■ **Your task**
Instruction for the data below: set down exactly the lines from the line with "13. Cho HJ, Park" to the line with "16. Kandala PK, Srivastava", inclusive, and no others.

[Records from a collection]
----------------

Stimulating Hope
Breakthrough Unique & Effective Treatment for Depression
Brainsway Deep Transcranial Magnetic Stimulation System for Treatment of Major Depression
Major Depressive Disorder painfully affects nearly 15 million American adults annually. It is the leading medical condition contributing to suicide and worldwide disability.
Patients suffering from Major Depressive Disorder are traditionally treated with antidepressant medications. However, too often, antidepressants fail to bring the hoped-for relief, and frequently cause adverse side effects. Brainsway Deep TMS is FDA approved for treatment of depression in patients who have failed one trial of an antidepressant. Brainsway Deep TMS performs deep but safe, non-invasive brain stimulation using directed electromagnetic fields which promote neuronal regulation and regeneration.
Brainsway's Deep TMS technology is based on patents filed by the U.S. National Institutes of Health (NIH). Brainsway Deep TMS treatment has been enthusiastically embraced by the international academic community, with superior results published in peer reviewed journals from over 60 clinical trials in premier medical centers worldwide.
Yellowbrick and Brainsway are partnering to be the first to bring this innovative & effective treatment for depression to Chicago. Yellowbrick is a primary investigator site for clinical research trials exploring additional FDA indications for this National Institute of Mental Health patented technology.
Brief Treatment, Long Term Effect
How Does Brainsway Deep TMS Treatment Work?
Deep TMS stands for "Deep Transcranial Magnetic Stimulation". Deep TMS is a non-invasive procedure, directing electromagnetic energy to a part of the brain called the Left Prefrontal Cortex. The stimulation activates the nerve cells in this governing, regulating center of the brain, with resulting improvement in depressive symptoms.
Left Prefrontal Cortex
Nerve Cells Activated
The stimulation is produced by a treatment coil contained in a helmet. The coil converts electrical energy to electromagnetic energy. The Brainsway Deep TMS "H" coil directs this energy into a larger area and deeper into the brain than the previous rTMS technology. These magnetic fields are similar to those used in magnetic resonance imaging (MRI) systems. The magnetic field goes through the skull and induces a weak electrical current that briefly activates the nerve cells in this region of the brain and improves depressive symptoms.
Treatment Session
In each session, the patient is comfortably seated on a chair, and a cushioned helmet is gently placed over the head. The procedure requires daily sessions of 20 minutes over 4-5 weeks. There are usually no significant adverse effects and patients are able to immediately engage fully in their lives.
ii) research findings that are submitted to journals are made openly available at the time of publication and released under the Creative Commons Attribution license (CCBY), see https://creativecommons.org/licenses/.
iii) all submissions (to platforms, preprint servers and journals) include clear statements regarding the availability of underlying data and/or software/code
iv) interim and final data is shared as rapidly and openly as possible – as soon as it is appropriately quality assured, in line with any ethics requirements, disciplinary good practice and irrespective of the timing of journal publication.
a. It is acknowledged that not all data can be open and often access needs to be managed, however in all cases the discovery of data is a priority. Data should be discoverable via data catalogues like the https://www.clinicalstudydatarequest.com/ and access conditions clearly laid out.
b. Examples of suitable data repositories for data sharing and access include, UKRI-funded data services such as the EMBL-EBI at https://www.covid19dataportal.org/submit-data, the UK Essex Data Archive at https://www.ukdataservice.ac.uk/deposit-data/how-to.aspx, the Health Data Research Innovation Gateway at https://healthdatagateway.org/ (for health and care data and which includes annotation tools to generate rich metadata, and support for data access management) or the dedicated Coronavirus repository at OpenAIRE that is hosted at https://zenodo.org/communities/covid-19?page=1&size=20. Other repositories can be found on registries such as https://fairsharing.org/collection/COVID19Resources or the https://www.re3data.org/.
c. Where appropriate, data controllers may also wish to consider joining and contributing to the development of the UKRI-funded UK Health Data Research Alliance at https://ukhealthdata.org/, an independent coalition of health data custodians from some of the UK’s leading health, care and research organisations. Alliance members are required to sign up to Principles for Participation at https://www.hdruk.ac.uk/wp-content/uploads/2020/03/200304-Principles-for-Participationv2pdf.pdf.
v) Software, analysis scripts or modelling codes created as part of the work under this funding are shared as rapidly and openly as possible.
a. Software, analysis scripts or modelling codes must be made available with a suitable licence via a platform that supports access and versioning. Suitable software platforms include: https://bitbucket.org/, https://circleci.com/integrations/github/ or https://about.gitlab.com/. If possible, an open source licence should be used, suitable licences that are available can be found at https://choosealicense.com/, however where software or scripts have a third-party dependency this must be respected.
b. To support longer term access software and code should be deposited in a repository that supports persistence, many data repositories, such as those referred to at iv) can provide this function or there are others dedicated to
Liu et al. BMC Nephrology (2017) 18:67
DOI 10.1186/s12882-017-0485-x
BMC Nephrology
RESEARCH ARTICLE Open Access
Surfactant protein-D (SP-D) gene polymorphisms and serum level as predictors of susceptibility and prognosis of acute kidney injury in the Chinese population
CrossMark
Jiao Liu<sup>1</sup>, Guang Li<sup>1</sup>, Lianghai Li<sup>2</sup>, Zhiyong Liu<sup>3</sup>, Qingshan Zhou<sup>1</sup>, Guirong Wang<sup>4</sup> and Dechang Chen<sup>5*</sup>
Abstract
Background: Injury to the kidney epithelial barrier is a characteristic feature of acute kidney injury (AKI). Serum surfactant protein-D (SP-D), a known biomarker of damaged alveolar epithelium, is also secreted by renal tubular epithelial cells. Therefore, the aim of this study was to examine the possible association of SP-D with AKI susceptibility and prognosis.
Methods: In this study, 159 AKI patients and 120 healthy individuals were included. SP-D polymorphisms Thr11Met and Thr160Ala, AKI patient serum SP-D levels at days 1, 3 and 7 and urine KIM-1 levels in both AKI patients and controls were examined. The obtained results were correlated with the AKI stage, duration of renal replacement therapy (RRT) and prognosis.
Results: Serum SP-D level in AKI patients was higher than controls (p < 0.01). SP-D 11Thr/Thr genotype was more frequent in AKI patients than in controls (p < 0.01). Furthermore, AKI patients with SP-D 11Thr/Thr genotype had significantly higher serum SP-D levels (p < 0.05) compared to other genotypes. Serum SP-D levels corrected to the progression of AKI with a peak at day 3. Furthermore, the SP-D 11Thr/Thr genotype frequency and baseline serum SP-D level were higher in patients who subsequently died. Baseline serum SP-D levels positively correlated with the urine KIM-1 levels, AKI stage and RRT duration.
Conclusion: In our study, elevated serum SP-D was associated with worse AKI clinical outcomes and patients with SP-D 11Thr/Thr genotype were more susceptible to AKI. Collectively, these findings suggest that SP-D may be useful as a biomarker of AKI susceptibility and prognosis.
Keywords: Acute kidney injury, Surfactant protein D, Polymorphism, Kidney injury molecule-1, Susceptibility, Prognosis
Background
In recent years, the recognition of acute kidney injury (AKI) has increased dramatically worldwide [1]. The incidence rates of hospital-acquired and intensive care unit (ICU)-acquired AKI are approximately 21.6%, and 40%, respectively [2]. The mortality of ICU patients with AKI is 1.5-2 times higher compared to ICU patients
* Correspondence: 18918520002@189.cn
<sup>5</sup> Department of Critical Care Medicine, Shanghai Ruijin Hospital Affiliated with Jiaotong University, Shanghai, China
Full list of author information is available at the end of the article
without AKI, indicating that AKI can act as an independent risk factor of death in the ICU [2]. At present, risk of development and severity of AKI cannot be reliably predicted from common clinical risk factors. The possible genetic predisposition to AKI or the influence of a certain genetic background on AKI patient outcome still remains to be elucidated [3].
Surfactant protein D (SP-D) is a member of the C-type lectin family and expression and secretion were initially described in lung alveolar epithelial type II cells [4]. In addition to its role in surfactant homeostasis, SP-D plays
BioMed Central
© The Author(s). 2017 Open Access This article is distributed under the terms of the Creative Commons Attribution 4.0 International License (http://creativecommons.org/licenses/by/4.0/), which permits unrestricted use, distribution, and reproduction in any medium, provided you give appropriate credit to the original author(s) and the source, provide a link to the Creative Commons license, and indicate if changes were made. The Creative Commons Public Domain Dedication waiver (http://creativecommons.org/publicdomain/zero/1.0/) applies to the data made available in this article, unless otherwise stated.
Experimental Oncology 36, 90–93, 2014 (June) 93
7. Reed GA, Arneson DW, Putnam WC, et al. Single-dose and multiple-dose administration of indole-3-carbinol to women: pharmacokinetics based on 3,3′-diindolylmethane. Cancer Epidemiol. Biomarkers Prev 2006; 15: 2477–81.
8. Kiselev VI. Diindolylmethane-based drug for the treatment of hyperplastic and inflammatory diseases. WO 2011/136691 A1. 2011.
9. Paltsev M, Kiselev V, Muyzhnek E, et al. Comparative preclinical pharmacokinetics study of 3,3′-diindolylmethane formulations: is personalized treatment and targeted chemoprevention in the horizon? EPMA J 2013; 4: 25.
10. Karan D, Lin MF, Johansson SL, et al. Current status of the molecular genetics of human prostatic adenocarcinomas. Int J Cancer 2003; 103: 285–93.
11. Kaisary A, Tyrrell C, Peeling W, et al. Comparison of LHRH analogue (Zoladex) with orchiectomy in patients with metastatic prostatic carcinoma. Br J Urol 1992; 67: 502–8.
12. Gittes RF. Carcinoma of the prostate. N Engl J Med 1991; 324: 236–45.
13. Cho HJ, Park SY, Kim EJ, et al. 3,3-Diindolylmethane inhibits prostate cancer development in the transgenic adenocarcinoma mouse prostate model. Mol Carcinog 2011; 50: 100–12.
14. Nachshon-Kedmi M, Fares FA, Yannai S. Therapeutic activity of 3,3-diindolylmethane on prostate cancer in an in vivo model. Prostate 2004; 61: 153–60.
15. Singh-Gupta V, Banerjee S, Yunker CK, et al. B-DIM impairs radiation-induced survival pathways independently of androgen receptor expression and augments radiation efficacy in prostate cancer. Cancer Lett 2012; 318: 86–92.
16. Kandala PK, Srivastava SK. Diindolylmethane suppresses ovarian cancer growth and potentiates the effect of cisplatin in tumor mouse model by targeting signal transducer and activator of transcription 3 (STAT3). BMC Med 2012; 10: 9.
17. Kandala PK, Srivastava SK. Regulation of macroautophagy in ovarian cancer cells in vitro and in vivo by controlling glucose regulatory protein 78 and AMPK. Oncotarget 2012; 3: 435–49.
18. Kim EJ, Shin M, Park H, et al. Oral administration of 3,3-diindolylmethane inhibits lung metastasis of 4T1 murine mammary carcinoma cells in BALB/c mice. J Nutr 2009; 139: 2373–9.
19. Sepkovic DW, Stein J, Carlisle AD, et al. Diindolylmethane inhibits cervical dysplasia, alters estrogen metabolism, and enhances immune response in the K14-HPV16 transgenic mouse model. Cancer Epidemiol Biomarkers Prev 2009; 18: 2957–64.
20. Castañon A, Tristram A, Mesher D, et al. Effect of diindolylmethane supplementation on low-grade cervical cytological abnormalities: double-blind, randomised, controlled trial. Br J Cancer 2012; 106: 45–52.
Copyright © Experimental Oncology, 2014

----------------

■ **Exercise output**
13. Cho HJ, Park SY, Kim EJ, et al. 3,3-Diindolylmethane inhibits prostate cancer development in the transgenic adenocarcinoma mouse prostate model. Mol Carcinog 2011; 50: 100–12.
14. Nachshon-Kedmi M, Fares FA, Yannai S. Therapeutic activity of 3,3-diindolylmethane on prostate cancer in an in vivo model. Prostate 2004; 61: 153–60.
15. Singh-Gupta V, Banerjee S, Yunker CK, et al. B-DIM impairs radiation-induced survival pathways independently of androgen receptor expression and augments radiation efficacy in prostate cancer. Cancer Lett 2012; 318: 86–92.
16. Kandala PK, Srivastava SK. Diindolylmethane suppresses ovarian cancer growth and potentiates the effect of cisplatin in tumor mouse model by targeting signal transducer and activator of transcription 3 (STAT3). BMC Med 2012; 10: 9.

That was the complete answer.